Achterop vreten de kilometers aan mijn optimisme. Aan de Radweg en het pittoreske uitzicht ligt het niet, maar, nou ja, ik tors wel wat mee. Want de echte hobbel, zo ontdekken we, is de uitklap-rolstoel. Ik heb er op internet eentje gevonden met extra kleine wielen. Die klapt op als een kinderwagen en schuift zo onder in de fietskar. ’t Zit voor geen meter, maar B. vleit zich met mijn hulp gewillig in het uitgevouwen nylon. Alleen op die manier komt ze van de fiets naar de tent, het restaurant of de wc. Maar, kleine wielen blijven steken, achter keitjes, takjes en stoepjes. En langs de oevers van de Donau stikt het ervan. Je begrijpt waarom sommige wielen niet alleen rond, maar ook groot moeten zijn.
We houden de moed erin, want we hebben het leuk. En B. moet gewoon even geduld hebben. Terwijl ik de tent uitvouw en opblaas, de wc-stoel uitklap, de matjes uitrol en het eten voorbereid, kan zij alleen maar toekijken. Wanneer het licht begint te regenen, veel is het niet, en het langzaam donker begint te worden, zit B. nog steeds in haar rollende klapstoel. Op precies dezelfde plek waar ik haar na aankomst een uur geleden heb neergezet. Want met kleine wielen kun je nu eenmaal niet hoepelen. Ze doet haar best om te lachen vanonder haar capuchon.

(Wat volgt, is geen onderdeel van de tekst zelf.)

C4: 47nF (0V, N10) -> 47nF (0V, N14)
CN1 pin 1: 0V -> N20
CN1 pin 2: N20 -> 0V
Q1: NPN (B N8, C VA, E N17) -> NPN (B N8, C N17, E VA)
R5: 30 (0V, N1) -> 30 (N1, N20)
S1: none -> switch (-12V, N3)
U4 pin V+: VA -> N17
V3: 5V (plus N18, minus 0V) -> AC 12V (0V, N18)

We genieten met emmers. Het weerbericht voorspelt dat het over twee uur droog wordt. Acht uur later lekken niet alleen de naden. Ik duw haar als een lading hout van de Gamma aan haar stramme benen het wiebelige bed van het vouwwagentje in. Het karretje onder ons houdt moedig stand. Net als wij.

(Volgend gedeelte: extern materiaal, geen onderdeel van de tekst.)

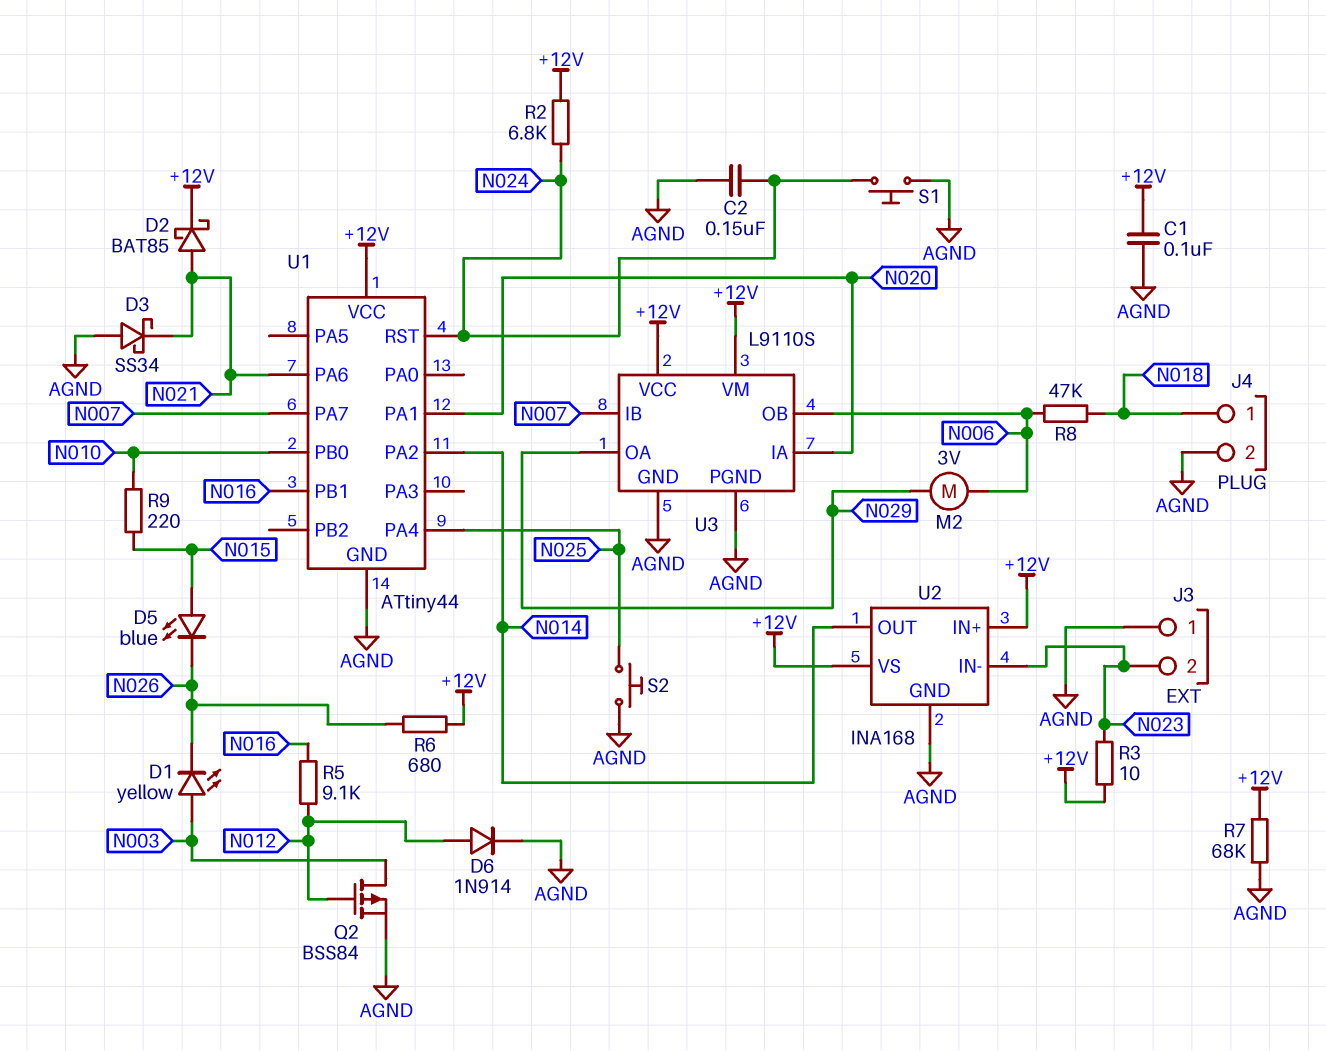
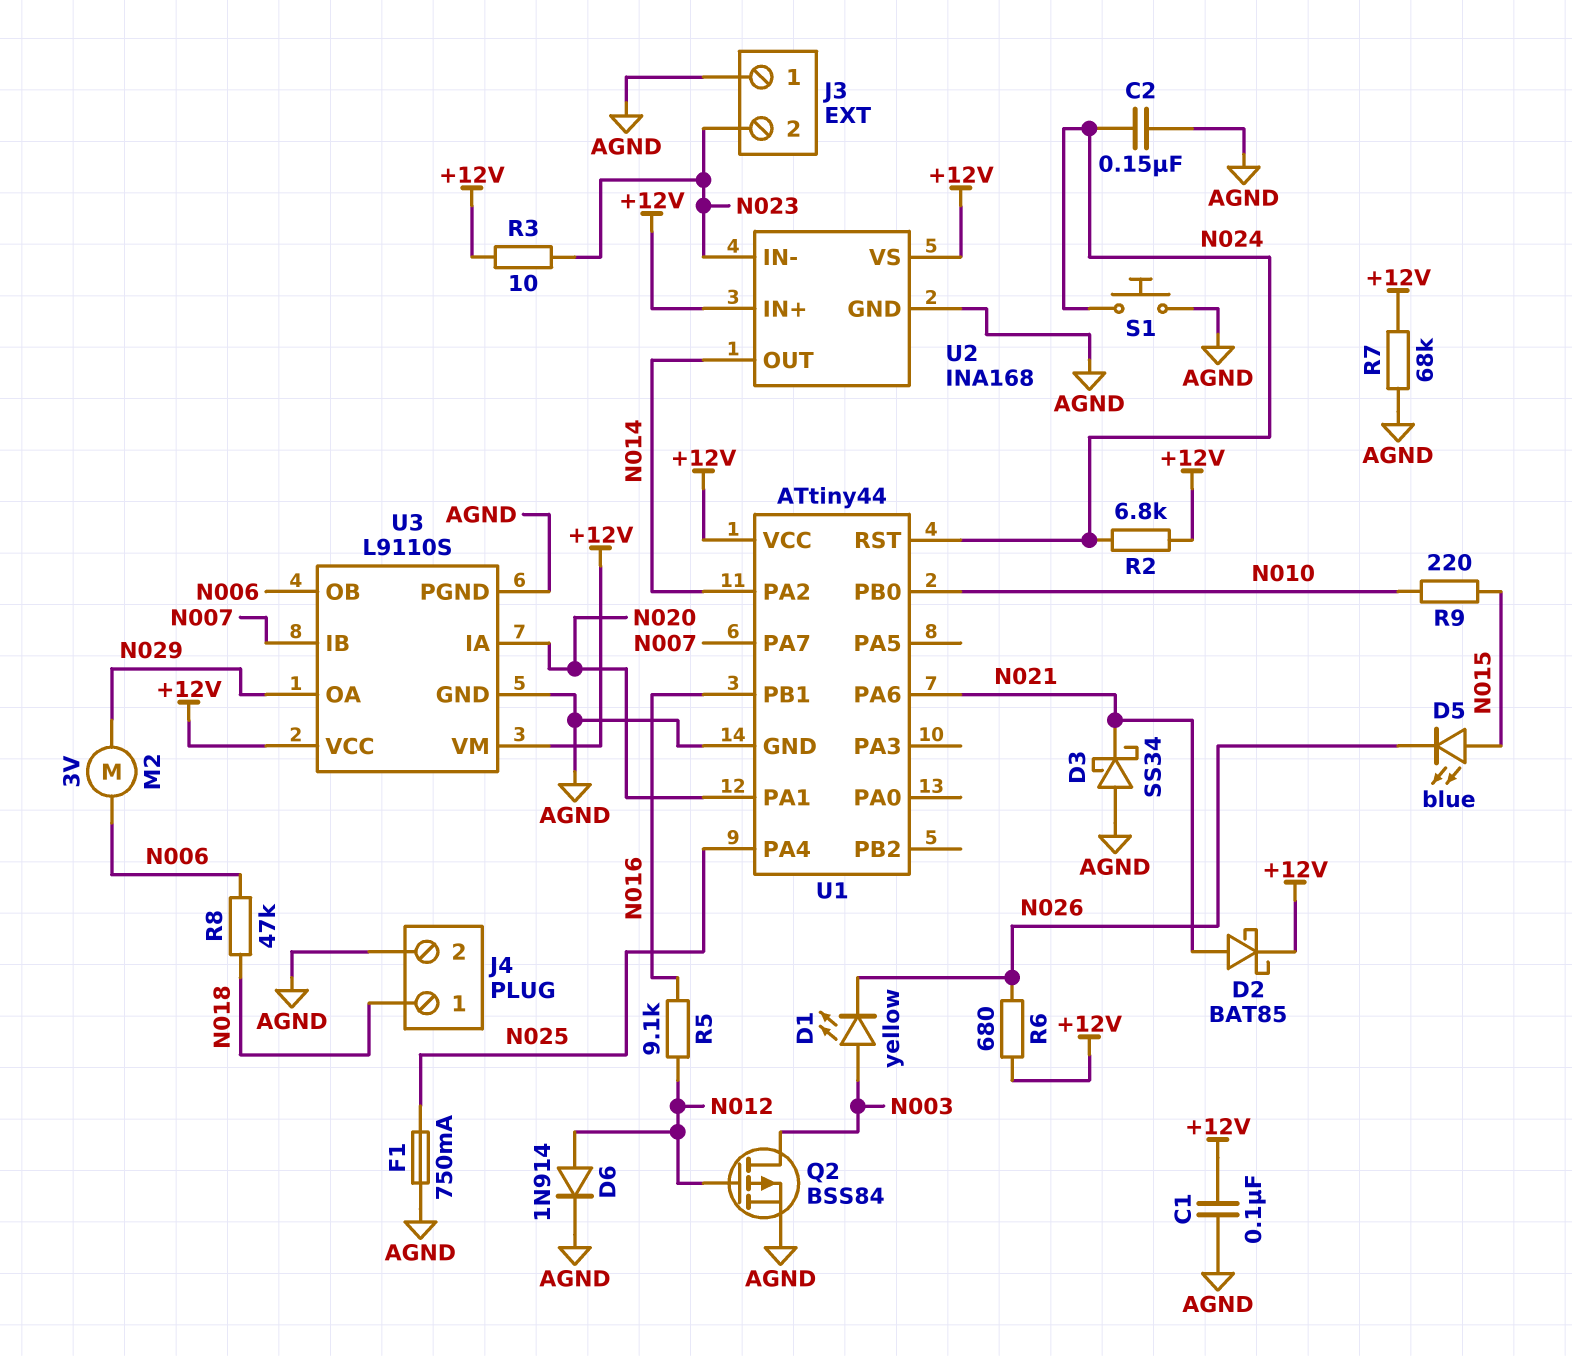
F1: none -> 750mA (AGND, N025)
S2: button (AGND, N025) -> none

’s Nachts op de pot houd ik B. stevig vast, want tentdoek geeft behoorlijk mee, en ze mist niet alleen de haken die haar thuis overeind houden.

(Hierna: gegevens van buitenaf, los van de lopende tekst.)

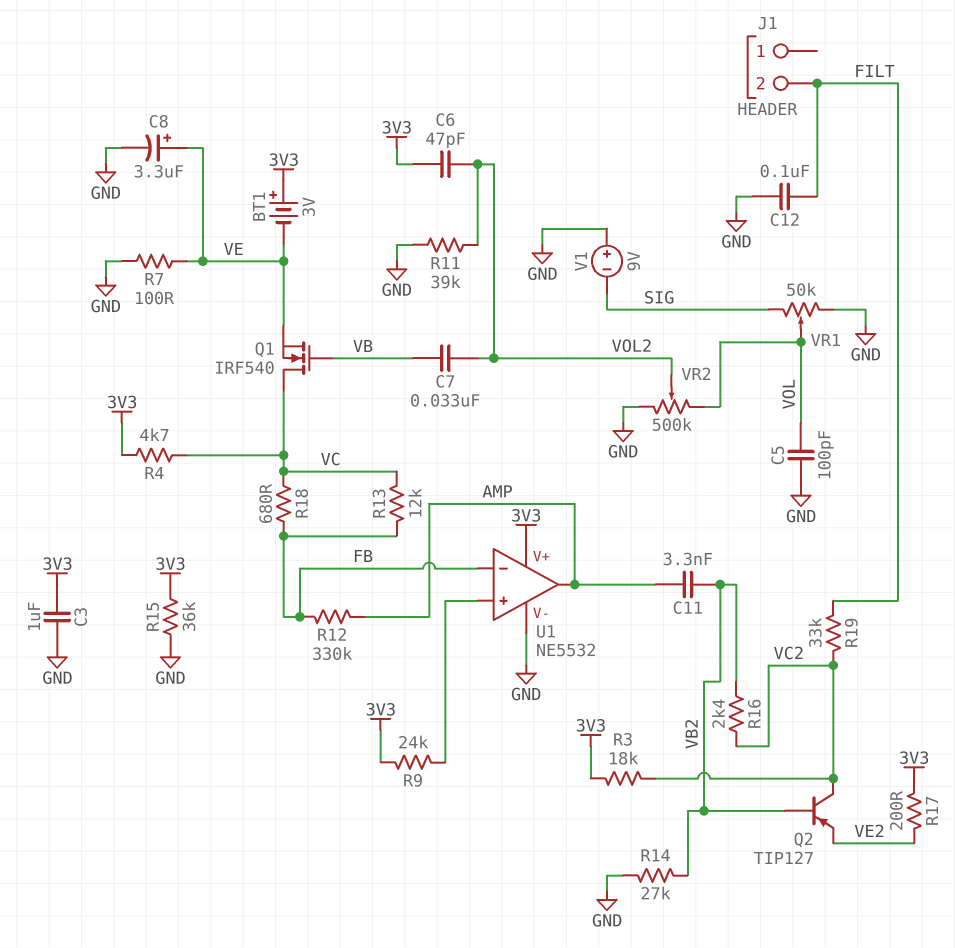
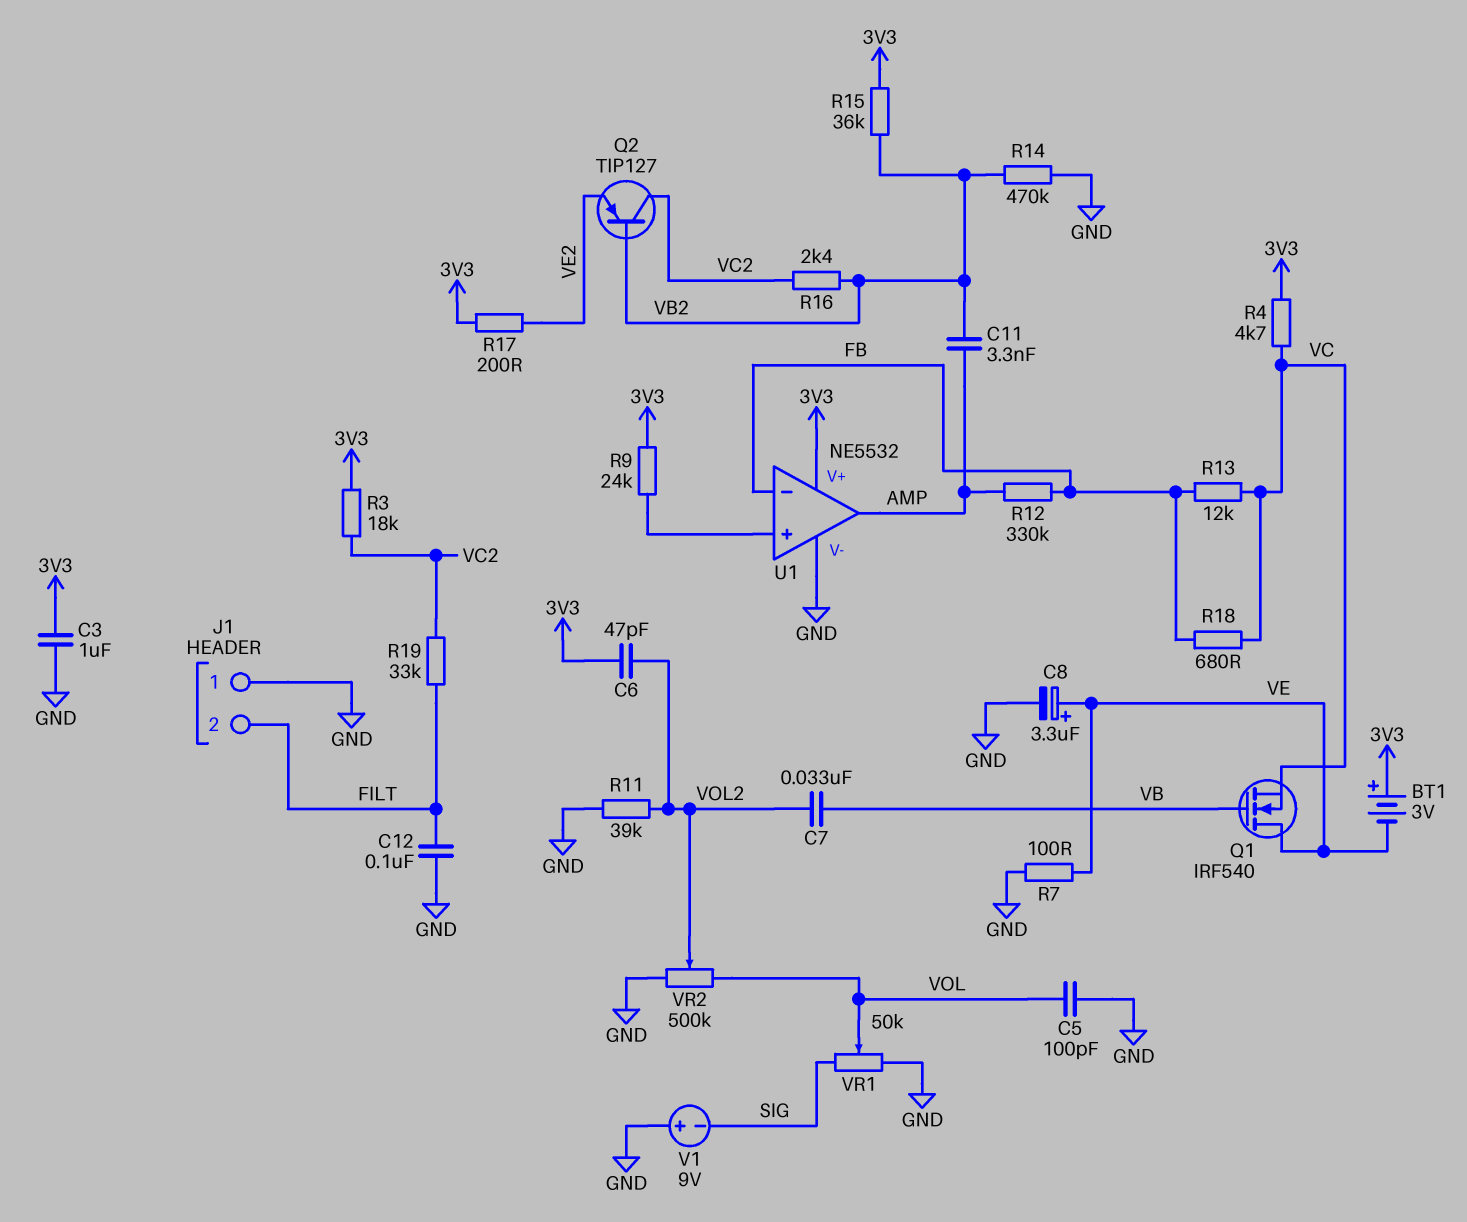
J1 pin 1: none -> GND
Q1: NMOS IRF540 (G VB, D VC, S VE) -> NMOS IRF540 (G VB, D VE, S VC)
R14: 27k (GND, VB2) -> 470k (GND, VB2)
R15: 36k (3V3, GND) -> 36k (3V3, VB2)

Buiten tuimelen we in nieuwe problemen; wie houdt bij al die regen míjn paraplu vast als ik haar karretje richting de campingdouche rol? Niet dat dat nog veel uitmaakt. Nat zijn we toch. Maar wat doet die kerel hier, zie ik de campingdiva’s denken als ze de volwassen stroller met mij erachter zien.
Via de spiegel voor de wasbak, die B. alleen bereikt als ze op haar voorste wielen balanceert, lees ik voor het eerst ontreddering in haar blik. En we denken alle twee aan de buurvrouw.